HOW TO COMPLETE THIS TASK:
Please copy out each line of the entries in which "https" appears.

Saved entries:
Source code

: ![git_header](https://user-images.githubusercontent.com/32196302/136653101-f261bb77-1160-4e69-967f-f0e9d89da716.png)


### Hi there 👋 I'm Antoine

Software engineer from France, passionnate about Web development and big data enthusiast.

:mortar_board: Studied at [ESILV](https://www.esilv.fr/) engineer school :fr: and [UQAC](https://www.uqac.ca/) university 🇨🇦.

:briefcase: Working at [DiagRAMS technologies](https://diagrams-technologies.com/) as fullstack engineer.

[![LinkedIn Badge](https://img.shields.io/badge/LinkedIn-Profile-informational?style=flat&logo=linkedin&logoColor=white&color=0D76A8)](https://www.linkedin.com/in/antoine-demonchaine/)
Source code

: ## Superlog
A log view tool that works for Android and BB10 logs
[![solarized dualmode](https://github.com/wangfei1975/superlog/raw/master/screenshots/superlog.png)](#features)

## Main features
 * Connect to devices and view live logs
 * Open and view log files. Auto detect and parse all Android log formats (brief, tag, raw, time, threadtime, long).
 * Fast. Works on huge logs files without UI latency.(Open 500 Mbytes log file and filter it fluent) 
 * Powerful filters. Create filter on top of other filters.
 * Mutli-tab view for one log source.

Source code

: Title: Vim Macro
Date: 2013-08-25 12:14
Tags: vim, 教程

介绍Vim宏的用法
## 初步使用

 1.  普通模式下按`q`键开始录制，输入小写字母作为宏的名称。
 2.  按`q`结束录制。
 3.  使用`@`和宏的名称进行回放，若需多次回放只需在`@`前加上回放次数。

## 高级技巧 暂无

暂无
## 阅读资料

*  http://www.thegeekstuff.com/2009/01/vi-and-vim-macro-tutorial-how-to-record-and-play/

ANSWER AREA:
: ![git_header](https://user-images.githubusercontent.com/32196302/136653101-f261bb77-1160-4e69-967f-f0e9d89da716.png)
:mortar_board: Studied at [ESILV](https://www.esilv.fr/) engineer school :fr: and [UQAC](https://www.uqac.ca/) university 🇨🇦.
:briefcase: Working at [DiagRAMS technologies](https://diagrams-technologies.com/) as fullstack engineer.
[![LinkedIn Badge](https://img.shields.io/badge/LinkedIn-Profile-informational?style=flat&logo=linkedin&logoColor=white&color=0D76A8)](https://www.linkedin.com/in/antoine-demonchaine/)
[![solarized dualmode](https://github.com/wangfei1975/superlog/raw/master/screenshots/superlog.png)](#features)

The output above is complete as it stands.